Untuk mempercepat pemerataan layanan, PLN juga terus bersinergi dengan pemerintah pusat maupun pemerintah daerah melalui Program Listrik Desa dan Program Bantuan Pasang Baru Listrik bagi masyarakat kurang mampu. Kolaborasi tersebut diharapkan mampu meningkatkan rasio desa berlistrik sekaligus menghadirkan akses energi yang lebih merata di Kalimantan Utara.

“Sinergi dengan pemerintah menjadi kunci mempercepat pemerataan akses listrik,” imbuhnya.

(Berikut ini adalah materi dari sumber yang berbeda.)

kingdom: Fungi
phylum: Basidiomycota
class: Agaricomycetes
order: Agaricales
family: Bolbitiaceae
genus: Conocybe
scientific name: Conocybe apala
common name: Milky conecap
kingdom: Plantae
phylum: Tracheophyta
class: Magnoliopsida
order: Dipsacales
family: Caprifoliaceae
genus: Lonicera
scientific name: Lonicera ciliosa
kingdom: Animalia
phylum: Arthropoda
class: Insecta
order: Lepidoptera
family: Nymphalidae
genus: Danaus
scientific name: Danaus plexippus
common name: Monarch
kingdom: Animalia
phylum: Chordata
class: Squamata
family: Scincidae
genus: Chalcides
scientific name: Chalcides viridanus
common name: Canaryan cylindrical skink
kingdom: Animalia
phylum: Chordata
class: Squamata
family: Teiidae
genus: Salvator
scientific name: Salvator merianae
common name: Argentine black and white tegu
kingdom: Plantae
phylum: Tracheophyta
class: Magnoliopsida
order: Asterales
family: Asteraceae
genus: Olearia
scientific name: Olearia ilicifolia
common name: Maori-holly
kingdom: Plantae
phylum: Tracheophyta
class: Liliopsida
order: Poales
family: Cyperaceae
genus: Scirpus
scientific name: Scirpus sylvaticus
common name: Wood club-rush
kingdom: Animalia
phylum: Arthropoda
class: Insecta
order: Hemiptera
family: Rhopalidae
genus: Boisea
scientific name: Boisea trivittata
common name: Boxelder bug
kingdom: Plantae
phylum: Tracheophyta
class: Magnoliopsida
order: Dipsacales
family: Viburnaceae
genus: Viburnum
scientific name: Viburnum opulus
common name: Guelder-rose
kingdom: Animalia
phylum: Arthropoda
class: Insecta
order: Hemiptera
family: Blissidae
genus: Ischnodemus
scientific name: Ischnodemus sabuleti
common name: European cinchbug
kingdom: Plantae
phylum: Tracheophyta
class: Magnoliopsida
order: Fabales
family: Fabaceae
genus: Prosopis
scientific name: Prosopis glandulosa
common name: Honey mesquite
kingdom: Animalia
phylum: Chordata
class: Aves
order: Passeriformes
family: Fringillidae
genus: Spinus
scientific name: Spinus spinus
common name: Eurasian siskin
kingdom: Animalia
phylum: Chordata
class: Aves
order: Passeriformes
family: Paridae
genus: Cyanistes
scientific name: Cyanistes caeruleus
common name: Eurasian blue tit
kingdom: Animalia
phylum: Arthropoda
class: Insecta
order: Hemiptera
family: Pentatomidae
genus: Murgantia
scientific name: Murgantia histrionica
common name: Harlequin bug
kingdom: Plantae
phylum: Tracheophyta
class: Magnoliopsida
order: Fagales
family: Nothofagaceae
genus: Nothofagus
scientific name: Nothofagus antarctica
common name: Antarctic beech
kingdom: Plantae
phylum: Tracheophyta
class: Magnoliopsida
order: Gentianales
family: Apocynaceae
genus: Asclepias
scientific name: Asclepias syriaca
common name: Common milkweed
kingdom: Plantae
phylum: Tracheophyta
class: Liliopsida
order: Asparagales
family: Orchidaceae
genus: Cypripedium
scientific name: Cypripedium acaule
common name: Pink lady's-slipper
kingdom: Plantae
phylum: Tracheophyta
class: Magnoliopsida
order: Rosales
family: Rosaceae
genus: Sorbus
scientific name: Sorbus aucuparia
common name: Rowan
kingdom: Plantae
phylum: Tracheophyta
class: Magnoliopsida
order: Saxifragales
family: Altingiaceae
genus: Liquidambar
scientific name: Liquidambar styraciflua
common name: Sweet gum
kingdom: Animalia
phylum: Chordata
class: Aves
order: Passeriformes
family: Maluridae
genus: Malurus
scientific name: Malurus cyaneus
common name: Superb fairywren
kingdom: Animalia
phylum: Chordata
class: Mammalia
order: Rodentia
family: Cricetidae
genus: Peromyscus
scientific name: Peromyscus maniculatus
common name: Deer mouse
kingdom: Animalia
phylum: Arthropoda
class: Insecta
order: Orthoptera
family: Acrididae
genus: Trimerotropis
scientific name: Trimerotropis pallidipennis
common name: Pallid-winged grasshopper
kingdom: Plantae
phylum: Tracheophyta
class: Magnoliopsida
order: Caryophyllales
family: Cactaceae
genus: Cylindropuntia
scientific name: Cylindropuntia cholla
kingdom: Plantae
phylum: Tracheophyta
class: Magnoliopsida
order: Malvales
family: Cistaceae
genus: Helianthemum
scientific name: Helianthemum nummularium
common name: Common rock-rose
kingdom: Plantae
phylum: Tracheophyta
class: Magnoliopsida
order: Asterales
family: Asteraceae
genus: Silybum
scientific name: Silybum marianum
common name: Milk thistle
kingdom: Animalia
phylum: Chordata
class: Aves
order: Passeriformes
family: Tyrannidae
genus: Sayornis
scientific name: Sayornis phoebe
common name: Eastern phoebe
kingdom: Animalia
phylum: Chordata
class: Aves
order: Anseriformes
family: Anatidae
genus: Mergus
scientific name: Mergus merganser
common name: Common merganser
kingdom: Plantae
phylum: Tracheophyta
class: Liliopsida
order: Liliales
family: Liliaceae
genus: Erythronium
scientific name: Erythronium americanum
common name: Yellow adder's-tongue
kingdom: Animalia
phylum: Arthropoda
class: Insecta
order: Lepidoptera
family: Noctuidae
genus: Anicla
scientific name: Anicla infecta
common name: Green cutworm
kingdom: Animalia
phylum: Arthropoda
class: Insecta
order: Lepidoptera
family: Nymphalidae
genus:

Selain memperluas jaringan, PLN juga terus meningkatkan kualitas pelayanan melalui pembangunan infrastruktur energi, pengembangan interkoneksi sistem kelistrikan, digitalisasi peralatan operasi dan proteksi jaringan, pembangunan pembangkit baru, serta penguatan layanan digital melalui aplikasi PLN Mobile. Upaya tersebut menjadi bagian dari strategi PLN dalam menjaga keandalan sistem sekaligus memberikan pelayanan yang semakin mudah diakses masyarakat.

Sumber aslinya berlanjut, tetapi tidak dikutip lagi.